Cryptic Cross Words is the 5th album that Paranoid Visions have released since their 2006 reboot. Add to this the multitude of singles and a myriad of historical re-releases and compilations and it becomes clear that Paranoid Visions are a band who are not content to sit back and relax or attempt to trade on past glories. Indeed founder members Deko and P.A are of the opinion that there are no past glories with the recent releases being more reflective of what the band were about in the first place. Cryptic Cross Words, a culmination of a year’s recording and writing is an attempt to craft a specific album with a specific modus operandi.
“With every release we have done, there has always been a compromise, and certain styles or genres we have wanted to explore have been almost achieved, but not executed the way we imagined them … until now”.
Switching rhythm section and losing a backing vocalist in early 2014 gave the band the opportunity to form the perfect line-up and create what the band believe is best album they have ever made. It’s certainly a more focussed and strategic release that relies on soundscapes and moods that co-exist with the various musical genres the band continues to dip into. But it explores these cohesively with production that has been described by one early reviewer as being “crisp but avoids the sheen of the nu”. Certainly this album owes as much to UK Decay as it does to UK Subs, or is “more magazine than fanzine”.

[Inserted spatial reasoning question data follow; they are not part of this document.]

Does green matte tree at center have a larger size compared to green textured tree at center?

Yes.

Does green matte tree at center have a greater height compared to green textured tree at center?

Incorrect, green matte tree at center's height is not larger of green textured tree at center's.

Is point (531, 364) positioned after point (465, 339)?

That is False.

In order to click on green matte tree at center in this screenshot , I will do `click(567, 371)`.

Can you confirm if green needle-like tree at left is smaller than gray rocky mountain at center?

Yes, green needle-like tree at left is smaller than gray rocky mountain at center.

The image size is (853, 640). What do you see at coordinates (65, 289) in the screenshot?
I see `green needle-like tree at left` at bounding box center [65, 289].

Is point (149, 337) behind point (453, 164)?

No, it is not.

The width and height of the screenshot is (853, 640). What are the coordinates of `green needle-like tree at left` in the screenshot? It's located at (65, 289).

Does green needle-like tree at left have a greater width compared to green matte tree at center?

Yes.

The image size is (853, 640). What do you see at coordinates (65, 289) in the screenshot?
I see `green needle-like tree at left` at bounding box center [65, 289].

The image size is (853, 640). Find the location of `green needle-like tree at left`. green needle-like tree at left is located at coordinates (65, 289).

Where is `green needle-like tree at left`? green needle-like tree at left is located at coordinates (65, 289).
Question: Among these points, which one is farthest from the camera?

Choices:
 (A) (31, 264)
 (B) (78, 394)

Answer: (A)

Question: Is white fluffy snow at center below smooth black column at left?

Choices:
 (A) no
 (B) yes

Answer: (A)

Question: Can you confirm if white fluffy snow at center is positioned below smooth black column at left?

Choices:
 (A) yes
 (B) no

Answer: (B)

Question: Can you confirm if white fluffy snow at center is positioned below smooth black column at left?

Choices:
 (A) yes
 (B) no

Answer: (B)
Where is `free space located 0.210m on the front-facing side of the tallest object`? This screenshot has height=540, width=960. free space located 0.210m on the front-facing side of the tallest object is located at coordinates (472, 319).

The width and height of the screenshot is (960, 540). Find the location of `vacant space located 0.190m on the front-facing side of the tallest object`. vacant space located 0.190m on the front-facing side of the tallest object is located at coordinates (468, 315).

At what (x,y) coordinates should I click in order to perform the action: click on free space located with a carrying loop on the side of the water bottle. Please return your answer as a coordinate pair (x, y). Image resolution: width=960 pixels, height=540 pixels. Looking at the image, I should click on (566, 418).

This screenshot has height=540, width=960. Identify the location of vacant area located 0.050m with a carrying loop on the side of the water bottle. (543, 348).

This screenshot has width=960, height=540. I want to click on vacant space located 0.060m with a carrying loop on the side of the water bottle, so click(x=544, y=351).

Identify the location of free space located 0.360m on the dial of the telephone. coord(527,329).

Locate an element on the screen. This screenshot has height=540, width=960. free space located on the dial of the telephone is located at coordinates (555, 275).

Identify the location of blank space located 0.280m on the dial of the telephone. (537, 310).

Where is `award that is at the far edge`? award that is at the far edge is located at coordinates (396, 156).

Lyrically the album is tackling different subjects ranging from the Catholic church’s abuse of children, invasion in the Ukraine, sexual harmony, working culture and the voice of the downtrodden public on the verge of snapping. In the case of Anagram Sam the lyrics consist entirely of anagrams (Anagram Sam, he’s one of those NAMELESS SALESMEN, his LIFE is a FILE of anagrams, he’s the SENATOR for TREASON etc etc….you get the picture!!) whilst the album’s closer, “baNAMA Republic” is a delicate slow building acoustic song spanning seven minutes and sung by Aoife Destruction detailing the fall of the Irish economy and the corruption that facilitated it.